Уолтер покачал головой.
— Мне пора домой.
Если бы страдание могло убивать, он свалился бы мёртвый тут же, на улице.
— Но вы не имеете права покидать нас теперь, — протестовала она, — теперь, когда вы зашли так далеко, вы должны быть с нами до конца. Едемте. — Она потянула его за руку.
— Нет, нет. — Но она сказала правду. Теперь все равно: более несчастной Марджори не станет. «Если бы её не было, — подумал он, — если бы она умерла — преждевременные роды, заражение крови…»
Спэндрелл посмотрел на часы.
— Половина четвёртого. Сейчас начнётся агония. — Уолтер с ужасом слушал: что, этот человек читает его мысли? — Munie des conforts de notre sainte religion
[106]
. Ваше место у смертного одра, Уолтер. Не оставляйте ночь умирать в одиночестве, как собаку в канаве.

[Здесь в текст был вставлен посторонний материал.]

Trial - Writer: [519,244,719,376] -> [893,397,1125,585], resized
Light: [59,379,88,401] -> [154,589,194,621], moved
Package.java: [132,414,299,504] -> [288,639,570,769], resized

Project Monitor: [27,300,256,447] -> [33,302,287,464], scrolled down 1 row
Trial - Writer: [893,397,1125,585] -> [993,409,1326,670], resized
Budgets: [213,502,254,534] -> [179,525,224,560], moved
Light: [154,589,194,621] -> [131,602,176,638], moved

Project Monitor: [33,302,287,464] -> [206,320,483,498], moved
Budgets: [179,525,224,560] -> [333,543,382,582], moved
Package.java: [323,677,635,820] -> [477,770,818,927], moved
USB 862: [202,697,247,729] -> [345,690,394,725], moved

«Как собаку в канаве». Эти ужасные слова звучали для него приговором.
— Я должен идти.
Теперь, с опозданием на три часа, он был твёрд. Он ушёл. На Оксфорд-стрит он взял такси. Надеясь (напрасно — он это знал), что ему удастся незаметно проникнуть в дом, он расплатился с шофёром у станции Чок-Фарм и прошёл пешком последние двести шагов до двери дома, в котором они с Марджори занимали два верхних этажа. Он на цыпочках поднялся по лестнице, он открыл дверь с предосторожностями, словно убийца. Из комнаты Марджори — ни звука. Он раздевался, он умывался так, точно эти действия были опасны для жизни. Он потушил свет и лёг в постель. Полная темнота и полное молчание. Он в безопасности.
— Уолтер!
С чувством осуждённого, которого тюремщик будит утром в день казни, он ответил, стараясь придать своему голосу удивлённое выражение:
— Ты не спишь, Марджори?
Он поднялся с постели и пошёл, точно из камеры на эшафот, в её комнату.

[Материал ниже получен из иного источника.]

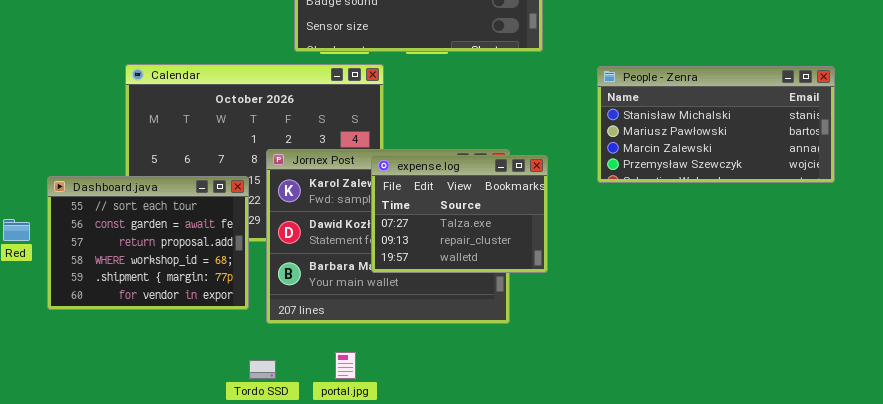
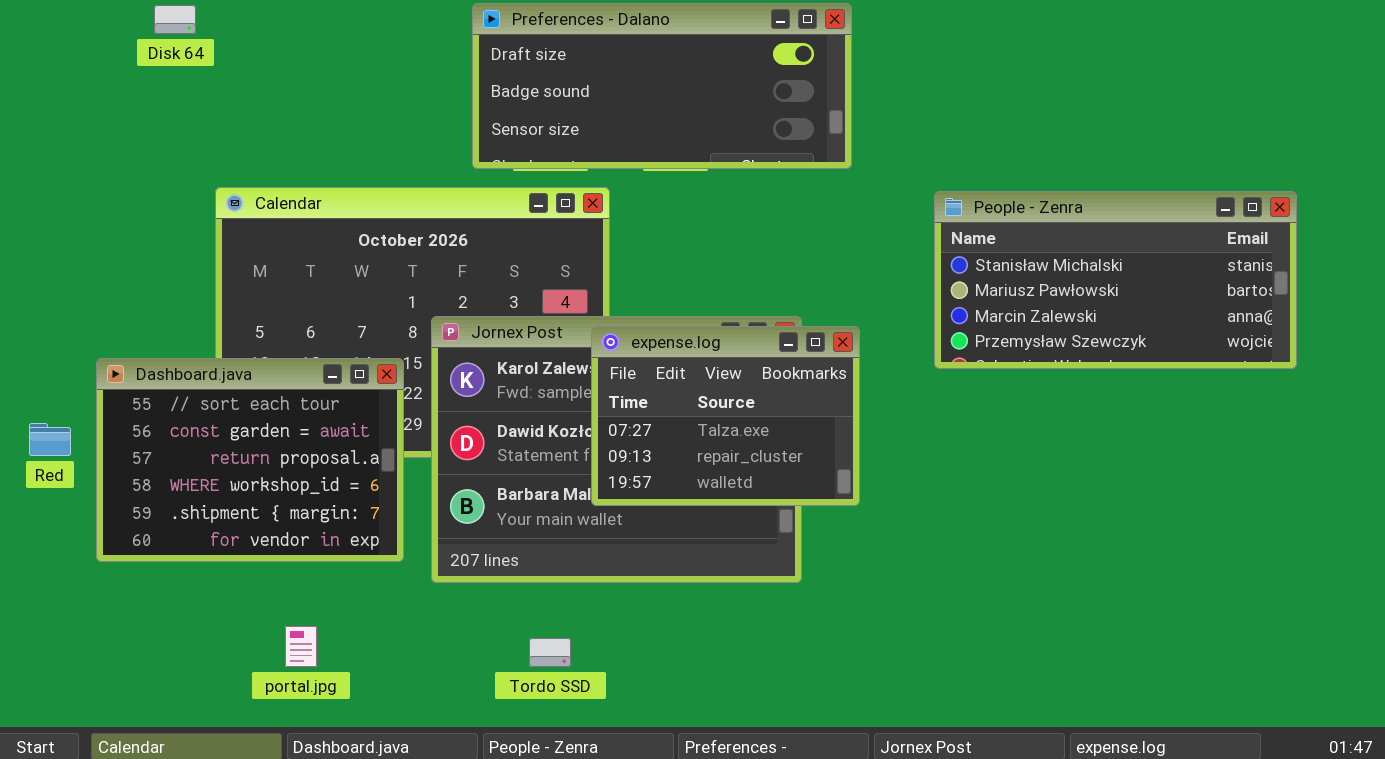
portal.jpg: [335,352,356,379] -> [285,626,317,667], moved
Tordo SSD: [249,360,276,379] -> [529,638,571,667], moved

— Ты хочешь, чтобы я умерла, Уолтер?
Как собака в канаве, одна. Он сделал движение, словно желая обнять её. Марджори оттолкнула его. Страдание мгновенно превратилось в гнев, любовь — в ненависть и обиду.
— Не лицемерь, — сказала она. — Почему ты не скажешь мне откровенно, что ты ненавидишь меня, что ты хочешь от меня избавиться, что ты будешь рад, если я умру? Почему ты не можешь быть честным и не скажешь мне?
— Зачем я буду говорить тебе то, чего нет на самом деле? — оправдывался он.
— Ты ещё, пожалуй, скажешь, что ты любишь меня? — саркастически спросила она.
Он почти верил в свои слова; к тому же оно и на самом деле было так — в известном смысле.
— Да, я люблю тебя. То, другое, — это какое-то безумие. Я этого не хочу. Но я ничего не могу поделать. Если бы ты знала, каким презренным я себе кажусь, каким гнусным животным! — При этих словах все, что он выстрадал от подавленных желаний, от угрызений совести, стыда и ненависти к самому себе, как бы слилось в одну острую боль. Он страдал и жалел самого себя. — Если бы ты знала, Марджори! — И внезапно что-то как бы оборвалось в нем. Невидимая рука сжала его горло, слезы ослепили его, и какая-то сила, бывшая в нем, но не бывшая им, сотрясла все его тело и выдавила из него, помимо его воли, заглушённый нечеловеческий крик.